For a given month, if any of the following CROWNWeb "Access Type IDs" (16,18,19,20,21,"·") has been recorded, a catheter is considered in use. If a catheter has been observed for three consecutive months (i.e., in the reporting month and the immediate two preceding months) at the same facility, the reporting month is counted in the numerator. Access Type ID "16" represents arteriovenous (AV) fistula combined with a catheter, "18" represents AV graft combined with a catheter, "19" represents catheter only, "20" represents port access only, "21" represents other/unknown, and "·" represents missing. If a patient changes dialysis facilities, the counting of the three consecutive complete months restarts at the new facility.

Exclusions
Unspecified

Numerator Search Strategy

Fixed time period or point in time

Data Source

Administrative clinical data

Electronic health/medical record

Registry data

Type of Health State

Does not apply to this measure

Instruments Used and/or Associated with the Measure

Calculation Algorithm/Measure Logic Diagram: Hemodialysis Vascular Access: Long-term Catheter Rate

Measure Specifies Disaggregation

Does not apply to this measure

Scoring

Rate/Proportion

Interpretation of Score

Desired value is a lower score

Allowance for Patient or Population Factors

Does not apply to this measure

Standard of Comparison

Internal time comparison

Original Title

Hemodialysis vascular access: long-term catheter rate.

Measure Collection Name

End Stage Renal Disease (ESRD) Quality Measures

Submitter

Centers for Medicare & Medicaid Services - Federal Government Agency [U.S.]

Developer

Centers for Medicare & Medicaid Services - Federal Government Agency [U.S.]

Funding Source(s)

Centers for Medicare & Medicaid Services (CMS)

Composition of the Group that Developed the Measure

Joseph Vassalotti, MD, FASN, FNKF
Chief Medical Officer, National Kidney Foundation
Associate Professor of Medicine, Division of Nephrology
Mount Sinai Medical Center
New York, NY

Monet Carnahan, RN, BSN, CDN
Renal Care Coordinator Program Manager
Fresenius Medical Center (FMC)
Franklin, TN
American Nephrology Nurses Association

Derek Forfang
Patient Leadership Committee Chair, ESRD Network 17
Board Member, Intermountain End State Renal Disease Network Inc.
Beneficiary Advisory Council (Vice Chair), The National Forum of ESRD Networks
Board Member, The National Forum of ERSD Networks
San Pablo, CA

Lee Kirskey, MD
Attending staff, Department of Vascular Surgery
Cleveland Clinic Foundation
Cleveland, OH

Nance Lehman
Board Member
Dialysis Patient Citizens (DPC)
Billings, MT

Charmaine Lok, MD, MSc, FRCPC (C)
Medical Director of Hemodialysis and Renal Management Clinics
University Health Network
Professor of Medicine
University of Toronto
Toronto, ON

Lynn Poole, FNP-BC, CNN NCC
Fistula First Catheter Last Project Clinical Lead
ESRD National Coordinating Center
Lake Success, NY

Rudy Valentini, MD
Chief Medical Officer
Children's Hospital of Michigan (CHM)
Professor of Pediatrics, Division of Nephrology
Wayne State University School of Medicine

Daniel Weiner, MD, MS
Nephrologist, Tufts Medical Center
Associate Medical Director, DCI Boston
Associate Professor of Medicine, Tufts University School of Medicine
Boston, MA

Financial Disclosures/Other Potential Conflicts of Interest

Unspecified

Endorser

National Quality Forum

NQF Number

2978

Date of Endorsement

2016 Dec 9

Adaptation

This measure was not adapted from another source.

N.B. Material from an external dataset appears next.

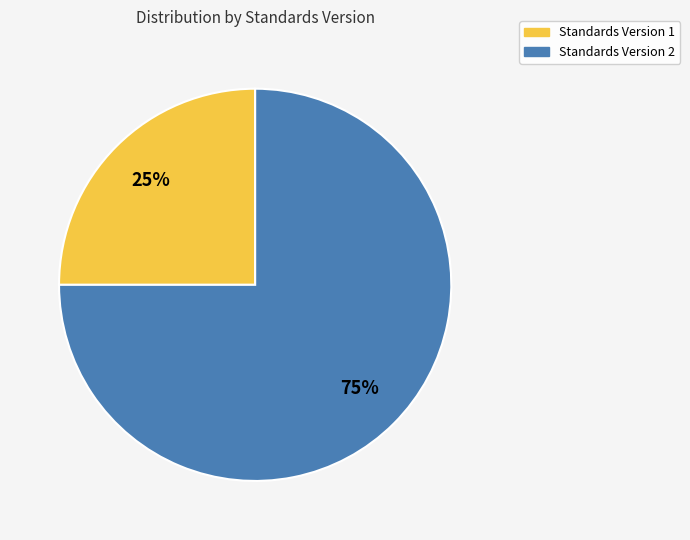

To the nearest percent, what portion does Standards Version 2 represent?

75%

Date of Most Current Version in NQMC

2016 May

Measure Maintenance

Annually

Date of Next Anticipated Revision

Unspecified

Measure Status

This is the current release of the measure.

Source(s)

Centers for Medicare & Medicaid Services (CMS). Measure information form: hemodialysis vascular access: long-term catheter rate. Baltimore (MD): Centers for Medicare & Medicaid Services (CMS); 2016 May. 35 p.

Measure Availability

Source available from the Dialysis Data Web site External Web Site Policy.

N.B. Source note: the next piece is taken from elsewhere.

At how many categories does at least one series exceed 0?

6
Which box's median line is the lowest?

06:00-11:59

For more information, contact Casey Parrotte at the Kidney Epidemiology and Cost Center, The University of Michigan, 1415 Washington Heights, Suite 3645 SPHI, Ann Arbor, MI 48109-2029; Phone: 734-763-6611; Fax: 734-763-4004; Email: parrotte@med.umich.edu.

NQMC Status

This NQMC summary was completed by ECRI Institute on May 22, 2018. The information was not verified by the measure developer.